Friday, July 17, 2015
More Durham, and a Dogfight
My other objective in going to Durham was much more conventional -- to see the cathedral. The modern city of Durham is built around an imposing bluff above the River Wear, where a cathedral has stood since 1093. It's a distinctive building that preserves much of its Norman architecture.
Durham, as a buffer between England and Scotland, was a strategically important area back then, and it was ruled by a succession of Prince-Bishops who wielded both religious and secular authority.
As luck would have it, a huge service was going on when I visited, so I couldn't wander around the building as freely as I would have liked. But I could stand in the back and see the main part of the nave, which has unusual columns carved with geometric designs. (Photography wasn't allowed inside.) I could also walk through the Benedictine cloisters and around the palace green, between the cathedral and the adjacent castle.

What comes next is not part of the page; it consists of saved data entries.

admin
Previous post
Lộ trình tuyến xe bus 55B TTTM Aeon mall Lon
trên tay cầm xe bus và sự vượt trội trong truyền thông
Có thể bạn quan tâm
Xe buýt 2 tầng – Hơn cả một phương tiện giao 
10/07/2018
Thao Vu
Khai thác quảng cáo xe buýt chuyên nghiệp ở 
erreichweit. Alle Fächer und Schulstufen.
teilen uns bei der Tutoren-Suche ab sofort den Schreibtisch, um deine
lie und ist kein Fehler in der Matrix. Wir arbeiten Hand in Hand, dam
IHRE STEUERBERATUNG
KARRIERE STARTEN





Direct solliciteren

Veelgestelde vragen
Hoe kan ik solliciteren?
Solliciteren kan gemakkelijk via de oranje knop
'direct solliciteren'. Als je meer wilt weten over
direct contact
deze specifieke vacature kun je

I also had fun walking around the town itself. I found some quirky shopfronts, but overall it was sadly dominated by chain stores. (I must admit I contributed to the onslaught of the chains by going to Cafe Nero for lunch. What can I say? Sometimes you want something familiar.)
This statue of Neptune stands in the Durham Market square, a gift to the city in 1729 by a Parliament member. It's symbolic of an effort to improve navigation on the River Wear and link Durham to the North Sea.

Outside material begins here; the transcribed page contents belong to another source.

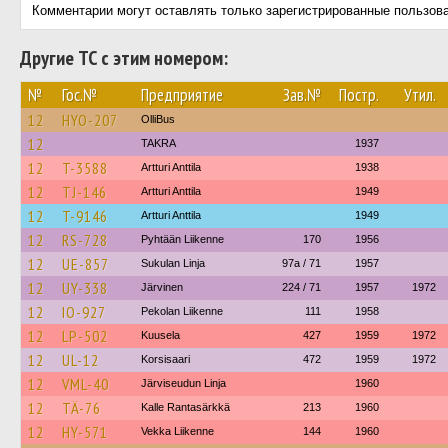
Комментарии могут оставлять только зарегистрированные пользов
Другие ТС с этим номером:
№
Гос.№
Предприятие
Зав.№
Постр.
Утил.
12
HYO-207
OlliBus
12
TAKRA
1937
12
T-3588
Artturi Anttila
1938
12
TJ-146
Artturi Anttila
1949
12
T-9146
Artturi Anttila
1949
12
RS-728
Pyhtään Liikenne
170
1956
12
UE-857
Sukulan Linja
97a / 71
1957
12
UY-338
Järvinen
224 / 71
1957
1972
12
IO-927
Pekolan Liikenne
111
1958
12
LP-502
Kuusela
427
1959
1972
12
UL-12
Korsisaari
472
1959
1972
12
VML-40
Järviseudun Linja
1960
12
TÄ-76
Kalle Rantasärkkä
213
1960
12
HY-571
Vekka Liikenne
144
1960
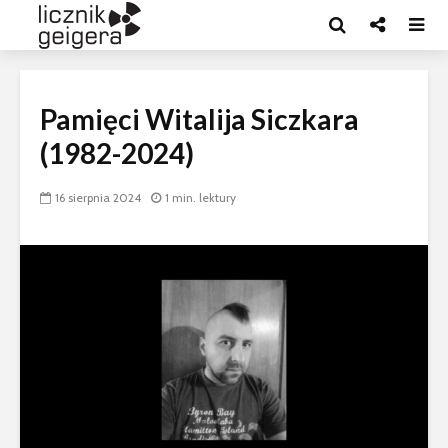
Pamięci Witalija Siczkara
(1982-2024)
16 sierpnia 2024
1 min. lektury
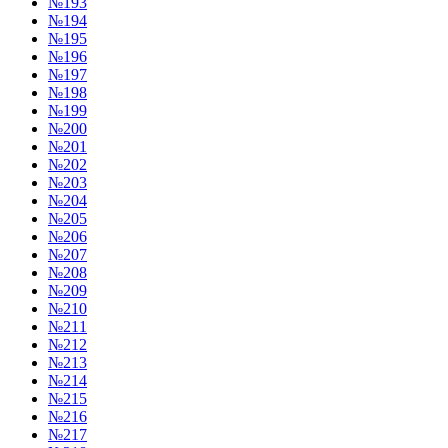
№193
№194
№195
№196
№197
№198
№199
№200
№201
№202
№203
№204
№205
№206
№207
№208
№209
№210
№211
№212
№213
№214
№215
№216
№217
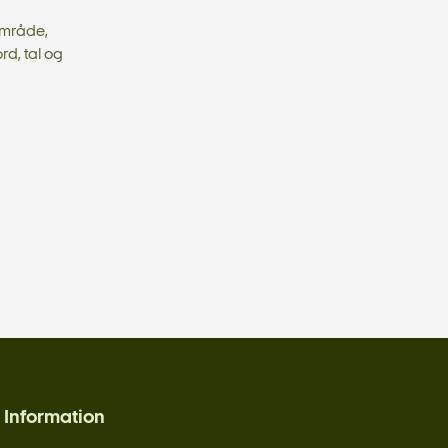
område,
rd, tal og
Information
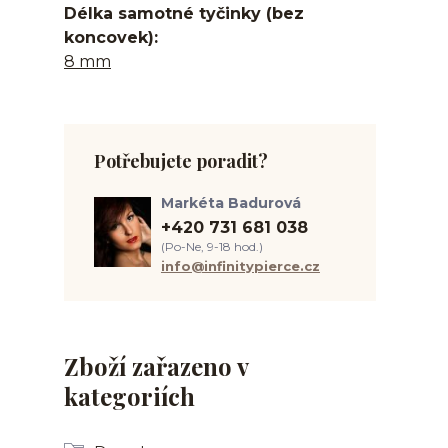
Délka samotné tyčinky (bez
koncovek)
8 mm
Potřebujete poradit?
Markéta Badurová
+420 731 681 038
(Po-Ne, 9-18 hod.)
info@infinitypierce.cz
Zboží zařazeno v
kategoriích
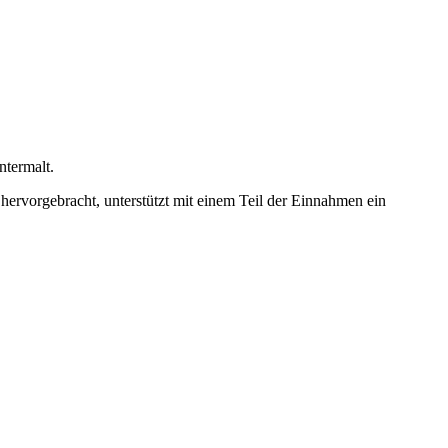
ntermalt.
ervorgebracht, unterstützt mit einem Teil der Einnahmen ein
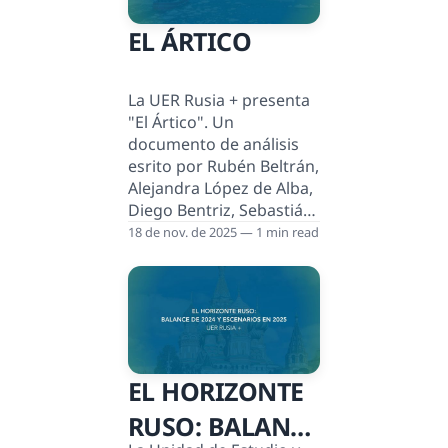
EL ÁRTICO
La UER Rusia + presenta
"El Ártico". Un
documento de análisis
esrito por Rubén Beltrán,
Alejandra López de Alba,
Diego Bentriz, Sebastián
Garfias, Rainer Matos y
18 de nov. de 2025 — 1 min read
Paulina Palencia.
El_Ártico (2)El_Ártico
(2).pdf5 MBdownload-
circle
EL HORIZONTE
RUSO: BALANCE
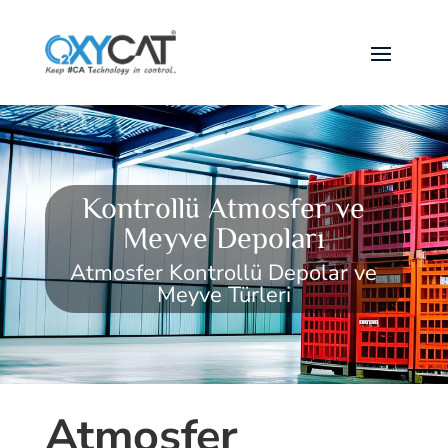
Kontrollü Atmosfer ve
Meyve Depoları
Atmosfer Kontrollü Depolar ve
Meyve Türleri
Atmosfer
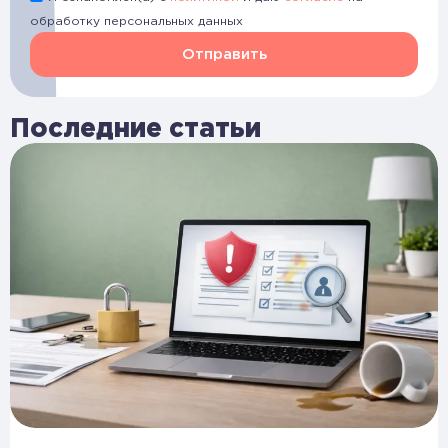
обработку персональных данных
Отправить
Последние статьи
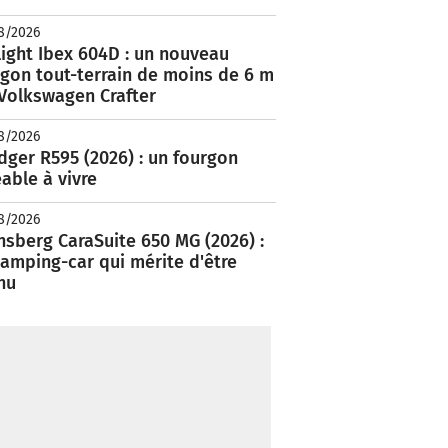
8/2026
ight Ibex 604D : un nouveau
rgon tout-terrain de moins de 6 m
 Volkswagen Crafter
8/2026
ger R595 (2026) : un fourgon
able à vivre
8/2026
nsberg CaraSuite 650 MG (2026) :
amping-car qui mérite d'être
nu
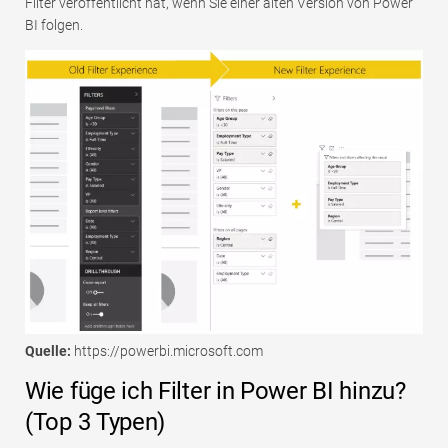
Filter veröffentlicht hat, wenn Sie einer alten Version von Power
BI folgen.
Quelle:
https://powerbi.microsoft.com
Wie füge ich Filter in Power BI hinzu?
(Top 3 Typen)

Durham is a university town, and it seems quite cultivated overall.
After wandering for the afternoon, I caught the 5:39 train back to London. I was home around 9 p.m.

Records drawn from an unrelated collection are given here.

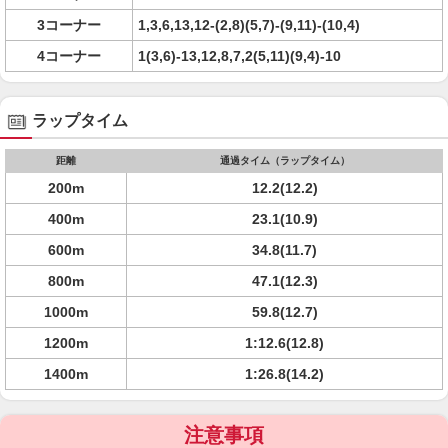
3コーナー
1,3,6,13,12-(2,8)(5,7)-(9,11)-(10,4)
4コーナー
1(3,6)-13,12,8,7,2(5,11)(9,4)-10
ラップタイム
距離
通過タイム（ラップタイム）
200m
12.2(12.2)
400m
23.1(10.9)
600m
34.8(11.7)
800m
47.1(12.3)
1000m
59.8(12.7)
1200m
1:12.6(12.8)
1400m
1:26.8(14.2)
注意事項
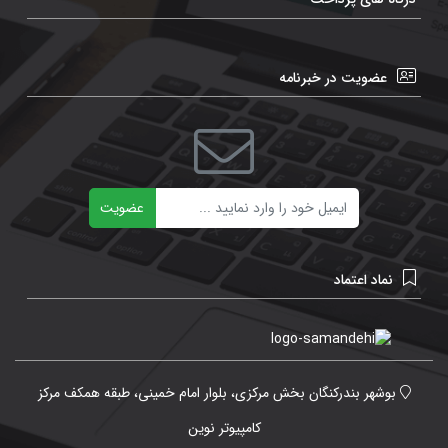
عضویت در خبرنامه
ایمیل
عضویت
نماد اعتماد
بوشهر بندرکنگان بخش مرکزی، بلوار امام خمینی، طبقه همکف مرکز
کامپیوتر نوین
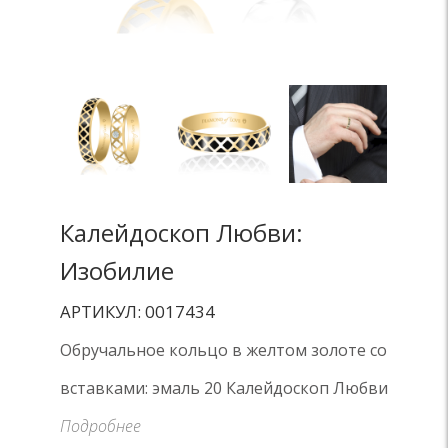
Калейдоскоп Любви:
Изобилие
АРТИКУЛ: 0017434
Обручальное кольцо в желтом золоте со
вставками: эмаль 20 Калейдоскоп Любви
Подробнее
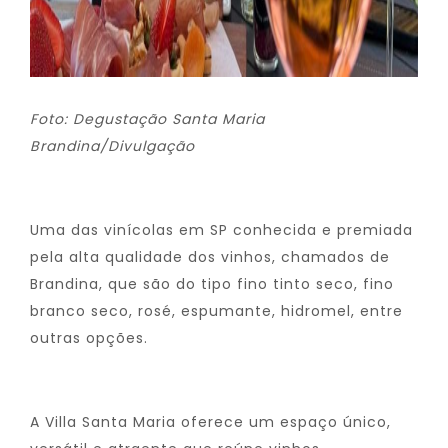
Foto: Degustação Santa Maria
Brandina/Divulgação
Uma das vinícolas em SP conhecida e premiada
pela alta qualidade dos vinhos, chamados de
Brandina, que são do tipo fino tinto seco, fino
branco seco, rosé, espumante, hidromel, entre
outras opções.
A Villa Santa Maria oferece um espaço único,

What I didn't mention yesterday, while describing my visit to the Apollo Pavilion, is that I witnessed a scary dogfight while I was there taking pictures. A woman walking a big yellow dog and a rough-looking man with a brindle staffy crossed paths, and I didn't see who started it, but soon enough those dogs were rolling around snarling. The staffy got ahold of the yellow dog's foreleg and would not let go. The yellow dog was yelping and the woman was screaming, "Get him off my dog! Get him off my dog!" But the man couldn't do much until the staffy relented. The woman ran off with her dog in tow, calling back to the man, "Your dog should be on a lead!" The man retorted, "He IS on a lead," while his panting staffy stood next to him, plainly not on a lead.
Anyway, it was scary. As a staffy owner I hate to see anything that perpetuates the image of staffies as badly behaved dogs, but that owner didn't look particularly responsible -- and after all, dog behavior is all about the owner, isn't it? (And there I was, camera out, and did I take any pictures of all this excitement? None! I was too transfixed. I would make a terrible photojournalist.)